An executor serves as the guardian of a will, and is responsible for handling large and small details of the deceased person’s estate. The executor takes care of any outstanding bills related to the estate and makes sure that what remains goes to the appropriate parties stipulated in the will. Nolo, a company that provides legal information and resources to the public, says the executor does not have to be an attorney, but should be a person of integrity and be fiscally responsible.
Depending on the family circumstances and the deceased's financial situation, the settling of an estate and the distribution of assets to the heirs can be a complicated process. The executor is charged with supervising the distribution of the deceased's property to people or organizations mentioned in a will, or to whom would be entitled to the property by state law.

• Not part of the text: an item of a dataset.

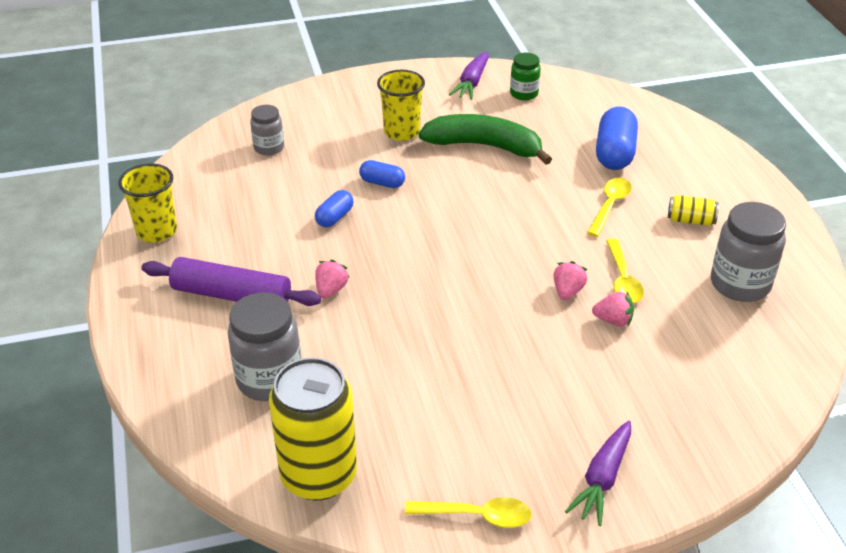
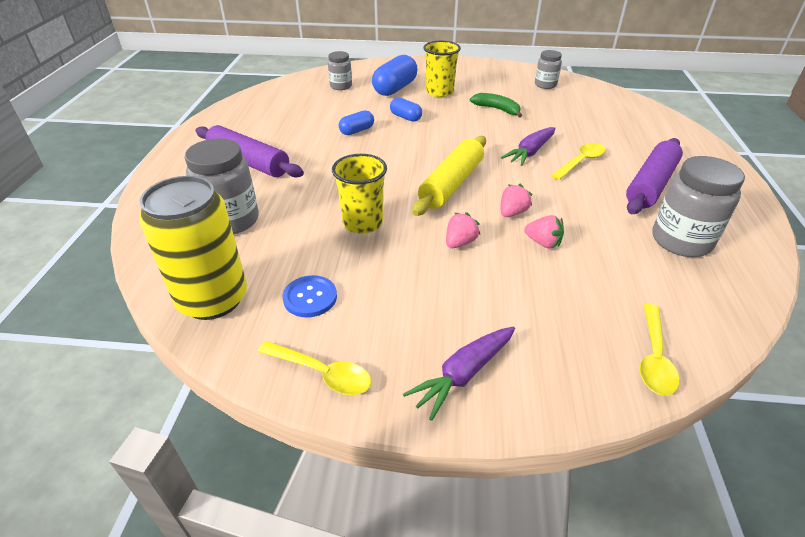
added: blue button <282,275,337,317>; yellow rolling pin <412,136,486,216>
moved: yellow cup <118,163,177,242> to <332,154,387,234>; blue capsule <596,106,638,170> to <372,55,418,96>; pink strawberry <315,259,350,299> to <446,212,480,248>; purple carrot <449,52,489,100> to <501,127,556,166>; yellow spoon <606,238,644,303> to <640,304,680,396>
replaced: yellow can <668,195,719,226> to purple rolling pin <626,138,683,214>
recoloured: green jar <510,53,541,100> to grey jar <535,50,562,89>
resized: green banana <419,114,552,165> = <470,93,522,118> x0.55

The executor reads the deceased person's will to determine who gets what. If there isn't a will, the executor must abide by state laws, called intestate succession statutes, to determine the heirs.
If an estate is particularly complicated with various types of property, there may exist significant tax liabilities or the potential for disputes among the heirs, Nolo says hiring an attorney, to be paid from the estate, may be a good thing. The executor could hire an attorney on an as-needed basis, or hire an attorney to handle everything.
The named executor will need to notify creditors, banks and government agencies, such as the Social Security Administration, Medicare, the post office and the Department of Veteran Affairs, of the death. The executor will also need to establish an estate bank account for pay checks, stock dividends and other money that is owed to third parties.
The executor is authorized to use estate money to pay continuing expenses like mortgage payments and utility bills. The executor files taxes for the estate.
The executor will need to locate and administer the deceased’s belongings until they are distributed to the heirs. The executor decides if probate court proceedings are necessary. Even if a probate proceeding is not needed, the executor has to file the will, if there is one, in the local probate court. Nolo says probate is not needed to pass real estate and other assets owned in joint tenancy to the surviving joint tenant; to move bank accounts and securities registered in “payable on death” form to beneficiaries; to transfer retirement plans funds and IRA funds to named beneficiaries; to transfer property left to the surviving spouse (in some states), or to move assets held in trusts to named beneficiaries.
If the executor chooses not to use an attorney, probate court clerks can answer basic questions about court procedure. Also, staff attorneys in some courts will proofread probate documents, point out errors and provide advice on how to fix the errors.